L’Autorità di sistema portuale del mare riduce le tasse convinta del fatto che, lo sviluppo dei porti passi anche da questo provvedimento, ma non solo. Infatti, punta anche sull’ammodernamento dei porti e a intercettare il traffico commerciale proveniente dal Far East. L’addizionale della “security fee”, una tassa di scopo che veniva riscossa insieme con i canoni concessori demaniali per remunerare, in tutto o in parte, il costo delle spese di security e di vigilanza dei porti di Augusta e Catania è stata sospesa dal presidente dell’Autorità di sistema portuale del mare della Sicilia orientale, Andrea Annunziata di intesa con il comitato di gestione. La sospensione della “security fee” oltre a mirare a rendere più competitivi i due scali nasce dall’esigenza di armonizzare il loro quadro impositivo e tariffario sotto il profilo amministrativo.

“Bisogna aggredire i mercati diminuendo le tasse e ammodernando le infrastrutture portuali. Solo così riusciamo a essere più appetibili per attrarre i grandi Player globali” dichiara Annunziata,  che mira anche di mettere in atto nuove strategie per il miglioramento dei servizi portuali, convinto che la razionalizzazione degli stessi produrrà un risparmio di risorse sia pubbliche sia private. “Un segnale forte che ritengo doveroso  nei confronti del cluster marittimo e portuale che investe in nuove attrezzature e soprattutto nell’innovazione”. Nella visione strategica del presidente dell’Adsp Augusta –Catania non c’è solo l’abbassamento delle tasse e l’ammodernamento dei porti, ma anche lo sviluppo di un apolitica di marketing finalizzata a intercettare il traffico commerciale proveniente dal Far East che, attraverso il canale di Suez entra nel mare nostrum.

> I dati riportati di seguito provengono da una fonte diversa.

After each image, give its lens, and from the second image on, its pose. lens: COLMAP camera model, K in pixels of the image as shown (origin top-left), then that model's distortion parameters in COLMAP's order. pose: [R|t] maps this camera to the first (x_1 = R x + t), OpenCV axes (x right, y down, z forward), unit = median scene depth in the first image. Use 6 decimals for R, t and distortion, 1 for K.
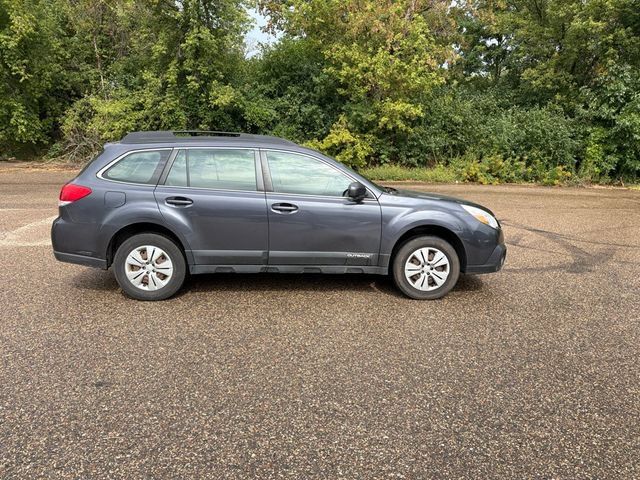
lens RADIAL K [[444.9, 0, 321.7], [0, 444.9, 243.9], [0, 0, 1]] dist [0.050588, -0.066402]
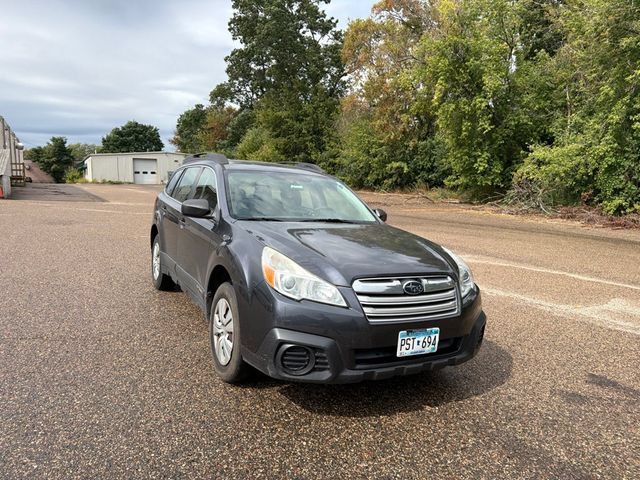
lens RADIAL K [[444.9, 0, 321.9], [0, 444.9, 243.8], [0, 0, 1]] dist [0.050588, -0.066402]
pose [[0.453043, 0.126471, -0.882472, 0.886345], [-0.228602, 0.973269, 0.022124, -0.122084], [0.861680, 0.191712, 0.469844, 0.776196]]
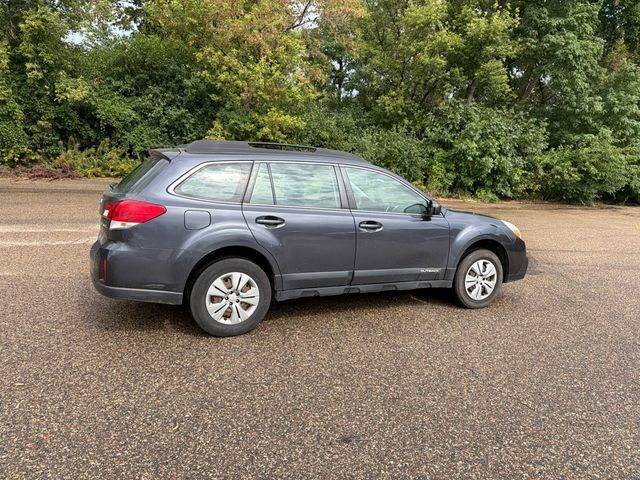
lens RADIAL K [[444.9, 0, 322.5], [0, 444.9, 242.7], [0, 0, 1]] dist [0.050588, -0.066402]
pose [[0.923718, -0.029546, 0.381933, -0.531734], [0.037321, 0.999219, -0.012962, -0.033924], [-0.381251, 0.026227, 0.924099, 0.133600]]
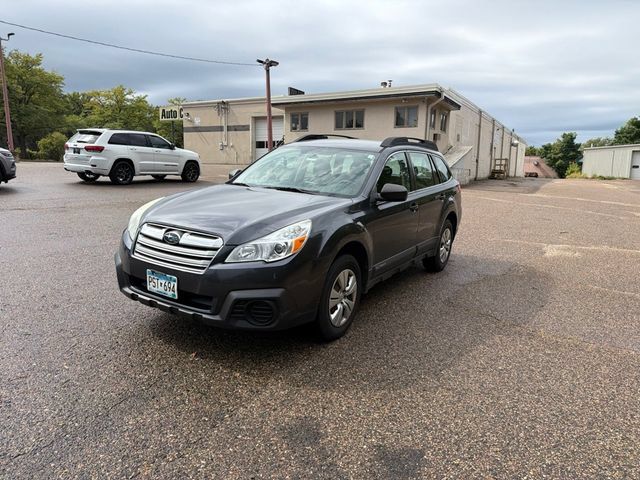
lens RADIAL K [[444.9, 0, 324.6], [0, 444.9, 241.7], [0, 0, 1]] dist [0.050588, -0.066402]
pose [[-0.540196, 0.122104, -0.832633, 0.862711], [-0.223128, 0.933224, 0.281616, -0.314417], [0.811420, 0.337912, -0.476879, 1.678042]]
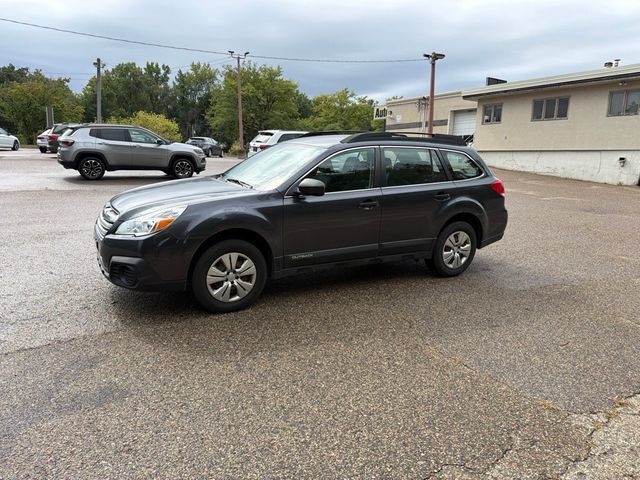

L’Autorità di sistema portuale ha tenuto in questi giorni numerosi contatti con importanti operatori economici del settore per implementare i nuovi traffici commerciali. Nei giorni scorsi una delegazione guidata dal governatore di Alessandra D’Egitto Abdelaziz Konsowa e accompagnata dall’ambasciatore d’Egitto Hisham Badr, dal cavaliere Eugenio Benedetti Gaglio, presidente della Sib Charity Foundation Benedetti e da Giuseppe Gennarino ha incontrato il segretario generale facente funzioni dell’Adsp, Pierluigi Incastrone, insieme con il componente del comitato di gestione Giuseppe Galizia e con il dirigente dell’area comunicazione, Roberto Manfitò, per predisporre un progetto di fattibilità che possa interessare i due porti nell’ambito commerciale e turistico.

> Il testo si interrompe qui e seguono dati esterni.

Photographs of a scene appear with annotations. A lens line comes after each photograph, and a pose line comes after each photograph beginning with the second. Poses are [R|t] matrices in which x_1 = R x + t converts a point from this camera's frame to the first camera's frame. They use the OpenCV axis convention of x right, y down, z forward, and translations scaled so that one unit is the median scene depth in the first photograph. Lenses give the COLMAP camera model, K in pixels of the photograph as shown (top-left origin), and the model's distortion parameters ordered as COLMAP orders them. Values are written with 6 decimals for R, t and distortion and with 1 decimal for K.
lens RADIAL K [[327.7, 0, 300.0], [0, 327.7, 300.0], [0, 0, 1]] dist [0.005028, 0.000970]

“L’area euromediterranea è il nostro mercato naturale” aggiunge Annunziata, il quale intende puntare anche sui Paesi in via di sviluppo per accrescere i traffici mercantili e crocieristici. “La Sicilia con la sua centralità geografica e baricentrica, rispetto ai traffici provenienti dal Sud East si gioca il suo futuro” conclude il presidente dell’Adsp che attende con trepidazione l’avvio delle Zes (Zone economiche speciali per svolgere il ruolo di regista nell’ambito delle sue funzioni e sviluppare nuove attività imprenditoriali all’interno delle stesse.